Source document:
────────────────────────────────────────

Featuring cutting edge case studies, the summit seeks to demonstrate the power of optimism not only to heal ecological systems, but also improve the human condition
Packed with headlines of despair and quasi-apocalyptic prophecies, 21st Century environmental media is in need of a psychological impact assessment.
In attempts to reel in the public with ‘clickbait' and sensationalist headlines, most outlets opt for worldwide doom and gloom, leaving the more modest small-scale success stories to be ignored. Offered no solutions, the public become as stumped as the trees they couldn't protect.
This month (April, 2017), an exciting conference is seeking to redress this imbalance.
The Conservation Optimism Summit, (taking place on April the 20-22), is gathering together some of the biggest names in conservation to share the oft-neglected triumphs. Stories of mass reforestation and renewable technologies might not get a look-in on the front pages, but they constitute a breath of fresh air.
Led by the University of Oxford's Interdisciplinary Centre for Conservation Science and the Zoological Society of London, in conjunction with Durrell Wildlife Conservation Trust, the conference will be hosting interdisciplinary and cross-cultural speakers from conservation, art, positive psychology, sustainable business, NGOs, and constructive journalism.
Featuring cutting edge case studies, the summit seeks to demonstrate the power of optimism not only to heal ecological systems, but also improve the human condition.
Following two days of workshops, talks, interactive sessions, and discussions at Dulwich College in London (pictured), the third and last day - coinciding with Earth Day 2017 - will take place at London Zoo and is free-of-charge for all to attend. The zoo will be hosting a festival of stalls, each showcasing and celebrating the impressive efforts across the world to conserve species, from partula snails to pandas.
Tickets for the event can be bought through the website. Registration closes on April 10th, 2017.
The Conservation Optimism initiative is not attempting to hide the severity of our ecological crisis or promote wishful thinking. But rather, it is about a kind of grounded hope, steeped in pragmatism and sober understanding of the challenges ahead. As one conservationist, David Orr, put it: "It is hope with its sleeves rolled up."
The conference comes amid a growing understanding of environmental psychology in recent years. When fears heighten, survival responses are triggered and one can suppress their concern for others in order to protect themselves.

────────────────────────────────────────

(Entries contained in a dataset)

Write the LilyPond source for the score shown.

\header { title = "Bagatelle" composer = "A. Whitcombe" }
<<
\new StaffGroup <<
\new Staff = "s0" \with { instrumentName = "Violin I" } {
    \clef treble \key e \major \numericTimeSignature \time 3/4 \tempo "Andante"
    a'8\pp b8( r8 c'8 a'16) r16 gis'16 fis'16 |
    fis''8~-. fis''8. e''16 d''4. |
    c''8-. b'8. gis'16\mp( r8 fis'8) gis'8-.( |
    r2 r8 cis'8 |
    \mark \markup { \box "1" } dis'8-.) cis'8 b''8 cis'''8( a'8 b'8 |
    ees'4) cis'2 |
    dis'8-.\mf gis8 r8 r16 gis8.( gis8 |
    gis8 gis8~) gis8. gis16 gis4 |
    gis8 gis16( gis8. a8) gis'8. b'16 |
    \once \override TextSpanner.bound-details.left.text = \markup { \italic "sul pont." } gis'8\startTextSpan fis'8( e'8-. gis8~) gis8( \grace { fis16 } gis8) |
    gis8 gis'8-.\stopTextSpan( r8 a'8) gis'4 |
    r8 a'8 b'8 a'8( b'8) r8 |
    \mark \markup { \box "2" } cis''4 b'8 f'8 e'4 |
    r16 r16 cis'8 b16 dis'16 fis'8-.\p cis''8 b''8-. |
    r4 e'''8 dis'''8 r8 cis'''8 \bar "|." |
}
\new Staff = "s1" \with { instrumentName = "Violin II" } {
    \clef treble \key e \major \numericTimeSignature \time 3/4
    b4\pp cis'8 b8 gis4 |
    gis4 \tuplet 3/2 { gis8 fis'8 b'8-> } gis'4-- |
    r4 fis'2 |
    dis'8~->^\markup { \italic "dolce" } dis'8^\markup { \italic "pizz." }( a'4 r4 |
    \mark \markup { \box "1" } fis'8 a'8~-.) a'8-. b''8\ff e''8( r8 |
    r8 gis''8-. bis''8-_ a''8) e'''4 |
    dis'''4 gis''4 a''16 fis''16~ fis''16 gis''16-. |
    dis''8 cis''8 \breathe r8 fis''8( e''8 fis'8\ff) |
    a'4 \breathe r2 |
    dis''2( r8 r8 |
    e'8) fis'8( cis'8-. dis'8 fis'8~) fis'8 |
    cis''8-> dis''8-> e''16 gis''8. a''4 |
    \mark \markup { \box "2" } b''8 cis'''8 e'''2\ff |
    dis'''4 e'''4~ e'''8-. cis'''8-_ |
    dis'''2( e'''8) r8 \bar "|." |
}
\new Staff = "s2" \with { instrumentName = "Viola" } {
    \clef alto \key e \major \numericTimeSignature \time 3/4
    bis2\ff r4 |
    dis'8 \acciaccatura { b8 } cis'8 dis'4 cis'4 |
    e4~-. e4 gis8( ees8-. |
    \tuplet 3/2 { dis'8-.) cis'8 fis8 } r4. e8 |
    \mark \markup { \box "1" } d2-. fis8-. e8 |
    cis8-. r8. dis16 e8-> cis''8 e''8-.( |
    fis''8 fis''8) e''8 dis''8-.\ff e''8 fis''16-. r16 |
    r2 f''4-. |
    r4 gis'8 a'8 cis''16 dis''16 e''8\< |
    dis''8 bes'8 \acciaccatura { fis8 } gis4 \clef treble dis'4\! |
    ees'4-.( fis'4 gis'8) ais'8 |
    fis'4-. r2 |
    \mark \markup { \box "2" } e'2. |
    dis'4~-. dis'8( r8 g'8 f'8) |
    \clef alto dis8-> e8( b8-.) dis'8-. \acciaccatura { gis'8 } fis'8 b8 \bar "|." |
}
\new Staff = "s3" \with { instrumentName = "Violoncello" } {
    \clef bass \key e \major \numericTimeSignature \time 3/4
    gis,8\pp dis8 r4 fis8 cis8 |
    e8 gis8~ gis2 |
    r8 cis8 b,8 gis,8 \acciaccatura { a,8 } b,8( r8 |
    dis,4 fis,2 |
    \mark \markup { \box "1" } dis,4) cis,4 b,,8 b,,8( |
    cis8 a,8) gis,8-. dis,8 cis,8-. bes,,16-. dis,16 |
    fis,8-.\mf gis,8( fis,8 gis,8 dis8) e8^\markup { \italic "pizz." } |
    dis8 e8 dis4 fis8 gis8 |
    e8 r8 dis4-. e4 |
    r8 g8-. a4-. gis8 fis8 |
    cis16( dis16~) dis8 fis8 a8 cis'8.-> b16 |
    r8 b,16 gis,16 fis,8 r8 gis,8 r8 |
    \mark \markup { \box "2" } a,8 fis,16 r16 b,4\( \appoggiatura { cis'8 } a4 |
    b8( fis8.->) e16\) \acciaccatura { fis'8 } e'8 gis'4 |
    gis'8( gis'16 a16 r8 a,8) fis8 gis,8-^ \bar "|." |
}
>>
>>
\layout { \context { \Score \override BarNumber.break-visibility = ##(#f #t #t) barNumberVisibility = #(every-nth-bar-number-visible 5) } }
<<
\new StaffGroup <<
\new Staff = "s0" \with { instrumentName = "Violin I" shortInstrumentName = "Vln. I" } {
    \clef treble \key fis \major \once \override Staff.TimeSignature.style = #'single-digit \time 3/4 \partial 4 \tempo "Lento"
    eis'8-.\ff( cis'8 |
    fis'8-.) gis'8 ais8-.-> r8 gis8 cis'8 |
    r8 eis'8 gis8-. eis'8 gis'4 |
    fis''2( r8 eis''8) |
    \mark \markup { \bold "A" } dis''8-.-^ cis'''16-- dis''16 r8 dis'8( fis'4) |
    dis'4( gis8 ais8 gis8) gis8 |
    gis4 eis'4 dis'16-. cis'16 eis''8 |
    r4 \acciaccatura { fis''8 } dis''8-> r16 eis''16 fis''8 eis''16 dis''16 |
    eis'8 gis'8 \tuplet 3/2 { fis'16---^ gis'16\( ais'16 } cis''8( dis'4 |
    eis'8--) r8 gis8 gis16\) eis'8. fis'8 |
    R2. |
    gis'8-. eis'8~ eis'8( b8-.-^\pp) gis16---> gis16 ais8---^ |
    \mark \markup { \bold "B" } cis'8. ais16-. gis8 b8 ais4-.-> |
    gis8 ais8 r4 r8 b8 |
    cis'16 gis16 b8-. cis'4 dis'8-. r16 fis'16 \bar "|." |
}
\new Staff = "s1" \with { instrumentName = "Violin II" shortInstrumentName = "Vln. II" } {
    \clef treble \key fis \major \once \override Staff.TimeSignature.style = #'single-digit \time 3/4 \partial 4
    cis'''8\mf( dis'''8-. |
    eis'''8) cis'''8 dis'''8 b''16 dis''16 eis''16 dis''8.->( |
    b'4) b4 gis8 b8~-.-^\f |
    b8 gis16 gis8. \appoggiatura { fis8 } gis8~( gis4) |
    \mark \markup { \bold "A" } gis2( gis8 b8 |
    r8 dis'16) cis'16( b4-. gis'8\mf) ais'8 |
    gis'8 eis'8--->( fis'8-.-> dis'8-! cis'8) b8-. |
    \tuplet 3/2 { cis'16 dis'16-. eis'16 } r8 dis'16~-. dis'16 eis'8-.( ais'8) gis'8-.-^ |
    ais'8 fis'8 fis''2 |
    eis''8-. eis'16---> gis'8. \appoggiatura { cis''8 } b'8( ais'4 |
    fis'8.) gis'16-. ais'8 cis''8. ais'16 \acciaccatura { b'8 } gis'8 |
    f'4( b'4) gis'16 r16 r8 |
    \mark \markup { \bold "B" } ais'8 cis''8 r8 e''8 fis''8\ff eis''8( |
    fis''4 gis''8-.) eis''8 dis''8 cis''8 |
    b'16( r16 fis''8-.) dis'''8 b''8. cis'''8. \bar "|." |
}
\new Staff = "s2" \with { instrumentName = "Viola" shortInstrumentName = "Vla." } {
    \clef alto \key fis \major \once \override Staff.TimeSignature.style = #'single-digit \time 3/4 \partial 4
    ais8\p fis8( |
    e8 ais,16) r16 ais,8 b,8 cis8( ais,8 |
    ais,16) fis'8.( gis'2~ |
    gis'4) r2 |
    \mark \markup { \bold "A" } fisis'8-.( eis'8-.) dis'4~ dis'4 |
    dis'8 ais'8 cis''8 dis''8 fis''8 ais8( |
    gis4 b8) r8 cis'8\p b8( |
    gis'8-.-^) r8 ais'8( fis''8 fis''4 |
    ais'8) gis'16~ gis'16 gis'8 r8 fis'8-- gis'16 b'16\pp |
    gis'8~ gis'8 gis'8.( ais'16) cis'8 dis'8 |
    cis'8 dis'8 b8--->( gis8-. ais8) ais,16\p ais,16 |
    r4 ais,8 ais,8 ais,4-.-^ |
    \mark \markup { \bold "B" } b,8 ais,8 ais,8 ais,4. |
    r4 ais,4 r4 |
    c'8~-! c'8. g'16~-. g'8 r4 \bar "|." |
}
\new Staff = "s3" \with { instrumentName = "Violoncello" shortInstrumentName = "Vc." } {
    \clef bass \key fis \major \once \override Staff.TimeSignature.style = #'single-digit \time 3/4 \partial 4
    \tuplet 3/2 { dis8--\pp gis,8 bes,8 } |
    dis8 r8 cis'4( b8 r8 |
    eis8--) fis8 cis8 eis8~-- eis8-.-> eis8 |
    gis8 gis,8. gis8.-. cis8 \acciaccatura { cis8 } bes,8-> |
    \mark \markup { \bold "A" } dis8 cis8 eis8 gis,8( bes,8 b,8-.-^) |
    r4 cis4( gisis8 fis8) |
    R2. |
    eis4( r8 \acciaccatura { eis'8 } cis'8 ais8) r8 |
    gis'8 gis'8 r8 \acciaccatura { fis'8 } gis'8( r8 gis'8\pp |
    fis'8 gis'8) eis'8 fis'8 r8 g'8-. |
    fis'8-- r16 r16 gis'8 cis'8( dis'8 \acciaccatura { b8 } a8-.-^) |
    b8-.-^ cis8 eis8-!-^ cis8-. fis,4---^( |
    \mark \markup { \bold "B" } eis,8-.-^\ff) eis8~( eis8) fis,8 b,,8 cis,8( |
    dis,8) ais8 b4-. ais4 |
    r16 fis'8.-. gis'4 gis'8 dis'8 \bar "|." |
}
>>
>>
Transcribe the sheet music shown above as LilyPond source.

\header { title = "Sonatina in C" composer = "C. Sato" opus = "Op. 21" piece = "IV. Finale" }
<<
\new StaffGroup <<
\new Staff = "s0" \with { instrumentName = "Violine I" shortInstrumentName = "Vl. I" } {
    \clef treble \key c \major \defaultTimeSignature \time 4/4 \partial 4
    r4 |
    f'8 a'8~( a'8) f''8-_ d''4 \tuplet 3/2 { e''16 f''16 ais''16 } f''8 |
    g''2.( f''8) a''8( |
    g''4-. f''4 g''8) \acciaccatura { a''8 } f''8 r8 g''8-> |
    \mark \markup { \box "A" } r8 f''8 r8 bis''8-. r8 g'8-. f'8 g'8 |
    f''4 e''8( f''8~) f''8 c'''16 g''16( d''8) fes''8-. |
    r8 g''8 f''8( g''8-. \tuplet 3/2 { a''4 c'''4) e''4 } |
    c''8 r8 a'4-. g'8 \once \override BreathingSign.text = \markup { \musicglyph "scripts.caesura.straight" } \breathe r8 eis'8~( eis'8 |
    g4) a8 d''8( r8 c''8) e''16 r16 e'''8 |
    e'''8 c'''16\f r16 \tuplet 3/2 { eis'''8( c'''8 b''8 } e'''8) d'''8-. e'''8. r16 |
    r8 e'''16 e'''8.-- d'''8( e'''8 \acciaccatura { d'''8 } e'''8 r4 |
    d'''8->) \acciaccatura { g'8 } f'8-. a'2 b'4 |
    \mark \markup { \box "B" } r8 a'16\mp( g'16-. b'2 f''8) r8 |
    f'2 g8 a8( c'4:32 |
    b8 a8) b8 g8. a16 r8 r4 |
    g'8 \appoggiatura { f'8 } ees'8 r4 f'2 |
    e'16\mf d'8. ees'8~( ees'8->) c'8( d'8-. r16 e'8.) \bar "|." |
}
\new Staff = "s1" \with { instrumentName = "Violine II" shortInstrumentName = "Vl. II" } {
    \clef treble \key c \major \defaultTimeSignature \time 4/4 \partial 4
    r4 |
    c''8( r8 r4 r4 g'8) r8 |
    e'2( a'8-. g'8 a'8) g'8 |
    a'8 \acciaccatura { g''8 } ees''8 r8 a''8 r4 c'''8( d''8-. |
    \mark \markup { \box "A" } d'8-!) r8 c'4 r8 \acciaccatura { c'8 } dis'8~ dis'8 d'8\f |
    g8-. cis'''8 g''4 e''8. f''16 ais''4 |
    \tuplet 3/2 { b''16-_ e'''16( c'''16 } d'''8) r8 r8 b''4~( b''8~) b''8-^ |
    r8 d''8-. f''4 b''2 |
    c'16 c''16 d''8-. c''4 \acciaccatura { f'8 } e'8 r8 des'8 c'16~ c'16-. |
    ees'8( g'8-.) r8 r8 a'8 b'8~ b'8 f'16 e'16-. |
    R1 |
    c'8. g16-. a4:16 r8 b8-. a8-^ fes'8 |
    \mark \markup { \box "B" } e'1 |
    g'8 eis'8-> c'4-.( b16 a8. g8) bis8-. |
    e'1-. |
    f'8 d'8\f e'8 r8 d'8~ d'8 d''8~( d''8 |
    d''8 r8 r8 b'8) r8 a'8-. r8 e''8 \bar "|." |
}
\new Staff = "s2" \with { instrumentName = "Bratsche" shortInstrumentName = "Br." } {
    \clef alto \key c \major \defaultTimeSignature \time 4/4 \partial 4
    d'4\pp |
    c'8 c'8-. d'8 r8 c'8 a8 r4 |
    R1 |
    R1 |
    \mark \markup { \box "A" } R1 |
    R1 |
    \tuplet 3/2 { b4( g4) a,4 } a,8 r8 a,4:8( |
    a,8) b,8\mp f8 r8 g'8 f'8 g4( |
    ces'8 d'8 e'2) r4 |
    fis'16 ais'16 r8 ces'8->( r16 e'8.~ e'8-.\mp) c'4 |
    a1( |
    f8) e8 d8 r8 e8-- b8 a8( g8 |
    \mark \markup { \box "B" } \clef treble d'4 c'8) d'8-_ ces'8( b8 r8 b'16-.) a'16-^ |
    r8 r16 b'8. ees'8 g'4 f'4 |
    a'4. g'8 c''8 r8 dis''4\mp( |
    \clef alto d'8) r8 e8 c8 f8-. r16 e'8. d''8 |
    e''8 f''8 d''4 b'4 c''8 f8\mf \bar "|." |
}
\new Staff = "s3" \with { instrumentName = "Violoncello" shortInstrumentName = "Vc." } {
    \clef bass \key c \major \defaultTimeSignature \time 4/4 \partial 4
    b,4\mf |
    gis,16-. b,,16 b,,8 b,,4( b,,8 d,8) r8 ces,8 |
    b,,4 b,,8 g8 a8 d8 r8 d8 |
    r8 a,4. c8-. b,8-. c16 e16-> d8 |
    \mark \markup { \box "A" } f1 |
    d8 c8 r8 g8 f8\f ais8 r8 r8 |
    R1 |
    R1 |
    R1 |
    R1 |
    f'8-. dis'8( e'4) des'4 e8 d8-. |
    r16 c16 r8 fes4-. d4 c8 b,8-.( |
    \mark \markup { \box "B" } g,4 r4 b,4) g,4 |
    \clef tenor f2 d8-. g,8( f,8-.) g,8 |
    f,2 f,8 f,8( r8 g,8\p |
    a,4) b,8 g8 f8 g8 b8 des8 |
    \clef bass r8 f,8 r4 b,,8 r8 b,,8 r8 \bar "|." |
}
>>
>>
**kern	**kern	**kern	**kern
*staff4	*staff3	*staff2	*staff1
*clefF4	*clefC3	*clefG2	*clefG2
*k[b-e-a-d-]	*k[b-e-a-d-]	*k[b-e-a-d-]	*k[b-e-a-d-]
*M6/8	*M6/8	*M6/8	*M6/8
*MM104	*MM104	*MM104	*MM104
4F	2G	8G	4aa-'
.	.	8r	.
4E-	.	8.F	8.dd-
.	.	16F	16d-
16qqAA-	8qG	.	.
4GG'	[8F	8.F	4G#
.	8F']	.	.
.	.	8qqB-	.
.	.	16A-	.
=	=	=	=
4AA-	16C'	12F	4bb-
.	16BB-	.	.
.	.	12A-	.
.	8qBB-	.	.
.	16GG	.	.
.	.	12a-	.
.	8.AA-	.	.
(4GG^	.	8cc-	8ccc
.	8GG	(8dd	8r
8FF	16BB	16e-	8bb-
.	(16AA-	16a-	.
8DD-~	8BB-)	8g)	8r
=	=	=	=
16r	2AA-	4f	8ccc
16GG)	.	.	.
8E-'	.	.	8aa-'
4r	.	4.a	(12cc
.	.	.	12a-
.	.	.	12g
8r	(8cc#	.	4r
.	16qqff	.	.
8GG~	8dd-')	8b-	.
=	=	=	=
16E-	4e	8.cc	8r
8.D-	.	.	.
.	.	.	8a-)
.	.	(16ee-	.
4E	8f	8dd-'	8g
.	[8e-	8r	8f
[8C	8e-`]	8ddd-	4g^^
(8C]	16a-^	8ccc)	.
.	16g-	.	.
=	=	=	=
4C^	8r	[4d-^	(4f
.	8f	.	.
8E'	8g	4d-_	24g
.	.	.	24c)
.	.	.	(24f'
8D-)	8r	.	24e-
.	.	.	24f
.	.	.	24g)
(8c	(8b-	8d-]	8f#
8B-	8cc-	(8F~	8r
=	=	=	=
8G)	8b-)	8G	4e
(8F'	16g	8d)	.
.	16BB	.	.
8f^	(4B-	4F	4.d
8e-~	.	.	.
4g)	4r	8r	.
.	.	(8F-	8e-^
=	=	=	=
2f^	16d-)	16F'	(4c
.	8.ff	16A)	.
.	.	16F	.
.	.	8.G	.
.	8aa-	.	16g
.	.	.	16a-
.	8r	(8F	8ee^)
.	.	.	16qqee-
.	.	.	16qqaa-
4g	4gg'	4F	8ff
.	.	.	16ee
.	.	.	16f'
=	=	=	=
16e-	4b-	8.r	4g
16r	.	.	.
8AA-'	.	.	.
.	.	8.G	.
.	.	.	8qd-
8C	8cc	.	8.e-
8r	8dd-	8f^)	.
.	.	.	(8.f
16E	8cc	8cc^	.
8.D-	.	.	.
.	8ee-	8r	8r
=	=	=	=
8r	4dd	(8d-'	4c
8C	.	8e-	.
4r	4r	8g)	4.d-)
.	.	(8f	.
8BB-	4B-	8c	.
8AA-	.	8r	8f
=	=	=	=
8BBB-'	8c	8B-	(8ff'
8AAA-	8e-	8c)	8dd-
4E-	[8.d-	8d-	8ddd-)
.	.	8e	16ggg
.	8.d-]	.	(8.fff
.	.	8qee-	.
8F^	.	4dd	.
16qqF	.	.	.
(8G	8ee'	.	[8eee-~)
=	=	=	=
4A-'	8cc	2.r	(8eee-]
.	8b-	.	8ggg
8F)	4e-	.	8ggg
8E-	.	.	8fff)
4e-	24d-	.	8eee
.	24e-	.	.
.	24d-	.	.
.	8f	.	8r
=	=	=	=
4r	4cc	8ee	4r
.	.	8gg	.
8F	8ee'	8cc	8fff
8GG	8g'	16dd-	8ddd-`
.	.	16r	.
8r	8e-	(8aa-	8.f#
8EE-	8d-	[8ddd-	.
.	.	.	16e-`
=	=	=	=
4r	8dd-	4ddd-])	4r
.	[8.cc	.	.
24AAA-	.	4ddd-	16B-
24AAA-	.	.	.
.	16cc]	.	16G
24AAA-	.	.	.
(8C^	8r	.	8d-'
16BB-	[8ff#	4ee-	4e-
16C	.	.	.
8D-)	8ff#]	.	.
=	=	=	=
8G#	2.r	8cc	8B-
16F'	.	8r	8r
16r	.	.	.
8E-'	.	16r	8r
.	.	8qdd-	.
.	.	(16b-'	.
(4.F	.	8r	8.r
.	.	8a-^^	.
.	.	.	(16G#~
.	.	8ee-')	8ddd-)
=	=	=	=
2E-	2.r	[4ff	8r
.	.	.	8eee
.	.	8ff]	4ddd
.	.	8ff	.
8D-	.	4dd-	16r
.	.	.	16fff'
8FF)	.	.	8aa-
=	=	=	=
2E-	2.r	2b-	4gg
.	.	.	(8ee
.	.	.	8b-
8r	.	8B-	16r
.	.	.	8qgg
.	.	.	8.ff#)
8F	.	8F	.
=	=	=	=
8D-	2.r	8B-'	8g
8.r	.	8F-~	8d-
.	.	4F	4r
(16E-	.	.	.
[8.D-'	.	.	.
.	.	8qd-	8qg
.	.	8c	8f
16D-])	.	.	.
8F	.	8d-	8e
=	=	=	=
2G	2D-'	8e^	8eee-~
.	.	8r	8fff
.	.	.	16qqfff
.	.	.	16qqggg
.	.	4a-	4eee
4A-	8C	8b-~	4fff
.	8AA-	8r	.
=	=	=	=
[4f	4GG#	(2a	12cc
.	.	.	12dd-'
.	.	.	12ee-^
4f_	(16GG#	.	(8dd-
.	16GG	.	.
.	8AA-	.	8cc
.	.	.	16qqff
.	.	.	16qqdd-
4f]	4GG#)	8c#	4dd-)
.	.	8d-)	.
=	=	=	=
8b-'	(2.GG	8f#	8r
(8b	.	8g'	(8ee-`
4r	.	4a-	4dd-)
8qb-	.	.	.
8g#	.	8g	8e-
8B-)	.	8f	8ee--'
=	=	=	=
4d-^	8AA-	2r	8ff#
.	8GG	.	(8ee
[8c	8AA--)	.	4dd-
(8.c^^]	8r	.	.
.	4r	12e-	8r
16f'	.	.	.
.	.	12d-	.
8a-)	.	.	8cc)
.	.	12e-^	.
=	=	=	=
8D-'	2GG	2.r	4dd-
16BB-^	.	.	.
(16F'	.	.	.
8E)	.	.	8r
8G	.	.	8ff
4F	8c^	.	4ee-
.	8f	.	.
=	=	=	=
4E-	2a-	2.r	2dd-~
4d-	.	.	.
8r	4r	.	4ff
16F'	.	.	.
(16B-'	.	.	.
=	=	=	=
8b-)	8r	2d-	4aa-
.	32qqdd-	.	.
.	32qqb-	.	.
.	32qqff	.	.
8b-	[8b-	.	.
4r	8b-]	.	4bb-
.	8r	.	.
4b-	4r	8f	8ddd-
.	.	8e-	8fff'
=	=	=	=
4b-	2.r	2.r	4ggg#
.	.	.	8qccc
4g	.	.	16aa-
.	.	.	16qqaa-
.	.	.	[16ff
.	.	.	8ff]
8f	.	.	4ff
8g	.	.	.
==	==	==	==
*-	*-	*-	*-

────────────────────────────────────────

Exercise:
According to the article on the Conservation Optimism Summit, where will the summit's third and final day take place? These entries were taken from a separate source.

Your solution:
At London Zoo.